Example: A plan may provide benefit amounts based on a one-year lag basis so that reimbursement in 2001 is based on the 2000 fee guide.
PRE-DETERMINATION OF BENEFITS
Dental care plans in general include a provision that provides for a pre-treatment review by the insurer of any dental care expenses likely to cost
more than a pre-determined dollar amount. This provision allows the insurer to review, assess and validate the necessity of the proposed dental treatment
prior to the dental care procedures being performed. Use of the provision also ensures that the employee knows prior to undergoing the treatment just how
much of the cost will be reimbursed by the plan and how much out-of-pocket expense will be required.

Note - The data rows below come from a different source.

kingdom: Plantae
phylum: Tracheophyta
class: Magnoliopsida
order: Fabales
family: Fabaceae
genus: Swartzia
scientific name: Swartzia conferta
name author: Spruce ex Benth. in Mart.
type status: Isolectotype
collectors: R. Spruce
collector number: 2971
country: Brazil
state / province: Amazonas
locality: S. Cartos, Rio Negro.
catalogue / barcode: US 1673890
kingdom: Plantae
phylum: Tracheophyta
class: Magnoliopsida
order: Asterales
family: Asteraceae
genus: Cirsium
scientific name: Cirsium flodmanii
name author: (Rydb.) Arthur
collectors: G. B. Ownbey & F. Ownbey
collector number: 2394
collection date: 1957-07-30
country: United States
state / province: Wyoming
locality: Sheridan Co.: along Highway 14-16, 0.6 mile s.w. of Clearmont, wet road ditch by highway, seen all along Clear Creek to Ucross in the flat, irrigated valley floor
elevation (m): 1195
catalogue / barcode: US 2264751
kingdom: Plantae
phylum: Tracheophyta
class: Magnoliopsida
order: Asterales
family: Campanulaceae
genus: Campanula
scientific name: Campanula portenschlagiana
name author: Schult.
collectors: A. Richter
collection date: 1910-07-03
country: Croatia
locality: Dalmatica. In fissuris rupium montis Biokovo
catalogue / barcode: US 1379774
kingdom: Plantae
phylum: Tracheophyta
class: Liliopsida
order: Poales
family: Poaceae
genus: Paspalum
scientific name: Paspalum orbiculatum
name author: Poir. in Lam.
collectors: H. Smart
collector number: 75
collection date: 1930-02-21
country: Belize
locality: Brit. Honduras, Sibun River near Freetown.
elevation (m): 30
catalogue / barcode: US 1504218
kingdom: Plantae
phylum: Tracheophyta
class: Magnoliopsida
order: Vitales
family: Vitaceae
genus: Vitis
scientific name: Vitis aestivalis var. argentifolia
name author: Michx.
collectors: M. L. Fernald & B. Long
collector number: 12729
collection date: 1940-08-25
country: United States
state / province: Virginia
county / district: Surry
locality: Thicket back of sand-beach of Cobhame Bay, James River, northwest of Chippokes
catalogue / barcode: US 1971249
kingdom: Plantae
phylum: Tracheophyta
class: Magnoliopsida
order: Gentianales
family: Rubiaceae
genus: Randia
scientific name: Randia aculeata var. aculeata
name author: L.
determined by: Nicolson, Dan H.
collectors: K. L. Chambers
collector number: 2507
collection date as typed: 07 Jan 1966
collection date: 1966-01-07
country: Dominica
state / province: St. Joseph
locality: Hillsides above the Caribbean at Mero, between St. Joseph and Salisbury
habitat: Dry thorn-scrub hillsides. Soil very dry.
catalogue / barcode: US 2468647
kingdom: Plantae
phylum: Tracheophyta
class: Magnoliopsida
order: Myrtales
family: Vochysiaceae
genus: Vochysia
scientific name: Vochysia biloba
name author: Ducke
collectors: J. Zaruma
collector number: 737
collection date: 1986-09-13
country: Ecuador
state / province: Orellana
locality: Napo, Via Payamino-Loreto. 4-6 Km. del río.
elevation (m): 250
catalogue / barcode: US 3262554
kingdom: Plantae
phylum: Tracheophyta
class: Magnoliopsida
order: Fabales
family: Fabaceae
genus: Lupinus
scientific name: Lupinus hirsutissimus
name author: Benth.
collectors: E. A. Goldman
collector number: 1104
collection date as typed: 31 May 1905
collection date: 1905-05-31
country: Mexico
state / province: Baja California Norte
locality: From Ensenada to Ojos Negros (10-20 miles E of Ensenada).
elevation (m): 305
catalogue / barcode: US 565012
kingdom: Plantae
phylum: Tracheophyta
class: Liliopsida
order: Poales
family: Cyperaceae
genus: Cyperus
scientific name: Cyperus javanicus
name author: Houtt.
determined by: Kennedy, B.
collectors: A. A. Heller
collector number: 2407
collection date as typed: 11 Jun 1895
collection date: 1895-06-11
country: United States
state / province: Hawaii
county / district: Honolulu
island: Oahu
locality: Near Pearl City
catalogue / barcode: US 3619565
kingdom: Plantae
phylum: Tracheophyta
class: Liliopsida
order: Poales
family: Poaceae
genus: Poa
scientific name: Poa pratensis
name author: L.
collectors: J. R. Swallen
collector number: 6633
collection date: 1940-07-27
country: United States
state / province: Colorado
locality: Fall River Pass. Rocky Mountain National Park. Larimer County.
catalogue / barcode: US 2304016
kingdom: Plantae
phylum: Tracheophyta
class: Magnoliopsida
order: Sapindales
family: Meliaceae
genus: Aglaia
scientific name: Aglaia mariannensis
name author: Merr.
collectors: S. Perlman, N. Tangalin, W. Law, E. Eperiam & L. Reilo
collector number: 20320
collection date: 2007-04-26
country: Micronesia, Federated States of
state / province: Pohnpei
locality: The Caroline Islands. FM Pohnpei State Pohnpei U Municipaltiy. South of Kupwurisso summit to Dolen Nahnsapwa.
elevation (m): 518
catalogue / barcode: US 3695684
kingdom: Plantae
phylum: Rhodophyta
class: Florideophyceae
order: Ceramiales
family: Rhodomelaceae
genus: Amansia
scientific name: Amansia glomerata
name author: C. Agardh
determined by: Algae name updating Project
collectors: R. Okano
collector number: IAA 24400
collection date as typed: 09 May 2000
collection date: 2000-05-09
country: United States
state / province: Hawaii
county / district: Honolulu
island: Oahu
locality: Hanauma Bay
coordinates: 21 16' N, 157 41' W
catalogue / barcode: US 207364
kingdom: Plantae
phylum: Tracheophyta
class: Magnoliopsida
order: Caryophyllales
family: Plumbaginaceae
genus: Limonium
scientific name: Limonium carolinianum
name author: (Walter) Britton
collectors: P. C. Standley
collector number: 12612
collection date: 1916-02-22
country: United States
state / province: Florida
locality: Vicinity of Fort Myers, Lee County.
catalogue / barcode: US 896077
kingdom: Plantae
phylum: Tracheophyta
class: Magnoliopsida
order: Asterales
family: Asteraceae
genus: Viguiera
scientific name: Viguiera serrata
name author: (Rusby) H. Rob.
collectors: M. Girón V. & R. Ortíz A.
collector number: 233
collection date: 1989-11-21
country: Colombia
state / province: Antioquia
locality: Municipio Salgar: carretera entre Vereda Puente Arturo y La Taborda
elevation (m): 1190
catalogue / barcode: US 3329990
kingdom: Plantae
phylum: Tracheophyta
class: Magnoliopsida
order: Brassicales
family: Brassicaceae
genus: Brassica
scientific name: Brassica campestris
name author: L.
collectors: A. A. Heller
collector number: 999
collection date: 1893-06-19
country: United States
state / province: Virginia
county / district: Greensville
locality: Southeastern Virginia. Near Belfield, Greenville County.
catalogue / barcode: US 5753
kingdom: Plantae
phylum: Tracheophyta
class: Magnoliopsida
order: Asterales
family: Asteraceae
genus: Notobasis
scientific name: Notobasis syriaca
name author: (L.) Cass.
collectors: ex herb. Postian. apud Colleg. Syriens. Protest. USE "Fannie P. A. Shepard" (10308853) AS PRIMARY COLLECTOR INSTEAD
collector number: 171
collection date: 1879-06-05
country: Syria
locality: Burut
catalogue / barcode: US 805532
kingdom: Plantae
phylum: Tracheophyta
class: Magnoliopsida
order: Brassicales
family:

A pre-determination of benefits provision is recommended for costly non-emergency treatment expected to exceed a specified amount, usually amounts in excess of $300 to $500.
The alternative benefit provision allows insurers to substitute the cost of more expensive services with less expensive services, if they feel
that the less expensive treatment can produce a professionally adequate result. For example, some dental consultants feel that white fillings do
not possess the same abrasion, compressive tensile and shear strengths as amalgam and are more expensive than amalgam fillings. In some plans, if
an employee chooses to have white fillings on molars, reimbursement may be cut back to the cost of amalgam fillings, in accordance with the alternative benefit provision.
Many of the exclusions contained in health care plans are also contained in dental care plans. The following are some of the most common exclusions:
services or supplies that are primarily for cosmetic purposes, unless required due to an accident occurring while an employee or dependant was covered;
services or supplies that are not provided by a legally qualified dentist or denturist acting within the scope of their licences, with the exception of
x-rays ordered from such individuals by a dentist or services or supplies furnished by a dental hygienist under the supervision of a dentist;
services or supplies that are required as a result of an accidental injury to natural teeth and fully covered under a group health care plan;
experimental dental treatments;
replacement of lost or stolen prosthodontic artificial appliances and devices such as dentures, duplicate appliances are also not normally covered;
certain services relating to treatment that began prior to the date that coverage for an individual became effective. For example, implanting teeth to an
existing partial bridgework is not covered if the implant replaces a tooth removed before the employee was covered under the plan;
any service or supplies covered by any government-sponsored benefits program, such as Workers' Compensation;
services or supplies for implantology, which can include tooth implantation, tooth transplantation and fabricated implants surgically inserted;
dental exams required by a third party; and
miscellaneous items such as travel, counseling, communication costs, broken appointments and the completion of forms.